> _TAREFA A_
Segundo o excerto, porque é que Clark não participou no Grande Prémio do Mónaco na época de 1965? Responda em uma a três frases.
> _TAREFA B_
Reescreva o trecho do excerto que vai de "Na altura da" até "duas temporadas distintas.", substituindo "escocês" por "britânico".
=== EXCERTO ===
Na altura da sua morte, num acidente de F2 em abril de 1968, o escocês era o piloto mais bem-sucedido da história da modalidade, sendo o recordista de vitórias e pole positions. Aliás, até hoje, ainda ninguém conseguiu bater o ser recorde de Grand Slams. Foi também o único a obter 100% de pontos possíveis em duas temporadas distintas.
Na época de 1965, Clark dominou o campeonato juntamente com o seu Lotus 33. Em nove provas disputadas, venceu seis, conquistou seis poles e seis voltas mais rápidas. Apenas não participou no Grande Prémio do Mónaco, por se encontrar nas 500 Milhas de Indianápolis.
As suas vitórias naquela temporada, no mundial de F1, humilharam a concorrência. Na corrida da Grã-Bretanha, venceu com 30 segundos de diferença para o segundo classificado e campeão em título, John Surtees. Em Spa, na Bélgica, venceu com 44 segundos de vantagem para Jackie Stewart.
=== REGISTOS APRESENTADOS ===
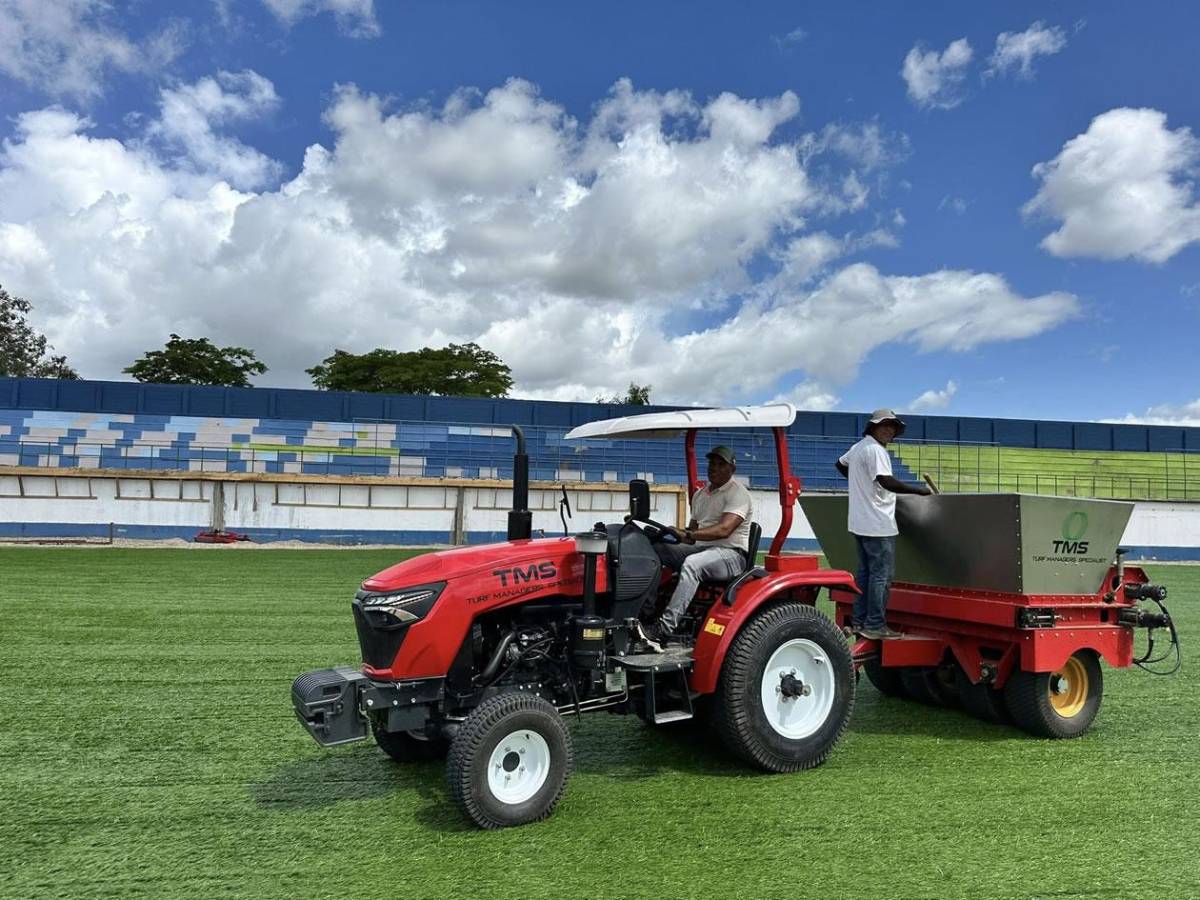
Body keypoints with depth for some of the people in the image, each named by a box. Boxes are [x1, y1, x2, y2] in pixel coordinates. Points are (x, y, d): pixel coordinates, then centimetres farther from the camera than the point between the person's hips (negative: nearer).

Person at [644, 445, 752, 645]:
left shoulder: (738, 494, -6)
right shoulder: (700, 494, 20)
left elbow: (723, 529, -22)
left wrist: (687, 534, -32)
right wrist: (674, 534, 1)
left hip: (731, 554, -8)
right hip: (701, 550, 8)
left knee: (692, 563, -38)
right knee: (654, 548, -11)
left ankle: (666, 626, -42)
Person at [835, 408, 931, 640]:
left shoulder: (857, 447, 15)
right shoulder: (875, 450, -15)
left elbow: (840, 464, 32)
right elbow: (887, 482, -25)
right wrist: (918, 489, -20)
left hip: (860, 523, 10)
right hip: (878, 525, -10)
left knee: (865, 572, 15)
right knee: (881, 575, -5)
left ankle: (859, 621, 19)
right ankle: (875, 625, -2)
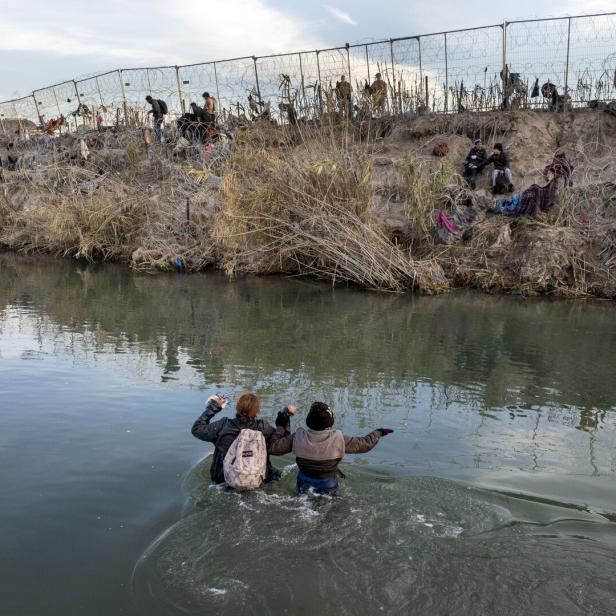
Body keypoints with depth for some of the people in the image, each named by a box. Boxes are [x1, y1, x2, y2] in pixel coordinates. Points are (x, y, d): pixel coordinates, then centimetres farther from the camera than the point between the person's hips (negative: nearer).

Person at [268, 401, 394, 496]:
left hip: (303, 490, 1)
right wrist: (378, 433, 7)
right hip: (328, 490, -1)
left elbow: (273, 447, -13)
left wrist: (280, 427, -1)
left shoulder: (298, 437, -21)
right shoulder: (338, 439, -24)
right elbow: (365, 444, -12)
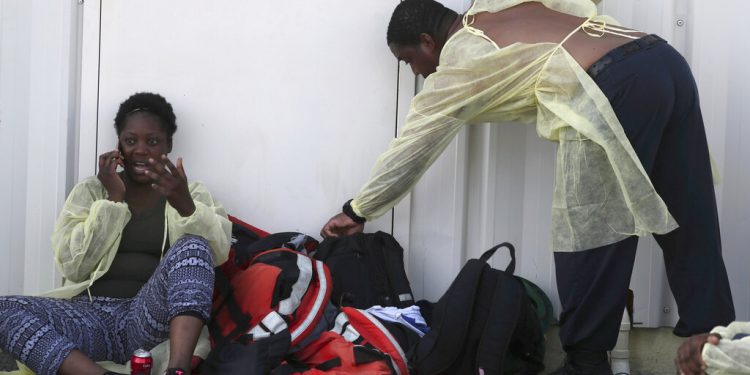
===
> _RESPOSTA A_
Clark não participou no Grande Prémio do Mónaco porque se encontrava nas 500 Milhas de Indianápolis.

> _RESPOSTA B_
Na altura da sua morte, num acidente de F2 em abril de 1968, o britânico era o piloto mais bem-sucedido da história da modalidade, sendo o recordista de vitórias e pole positions. Aliás, até hoje, ainda ninguém conseguiu bater o ser recorde de Grand Slams. Foi também o único a obter 100% de pontos possíveis em duas temporadas distintas.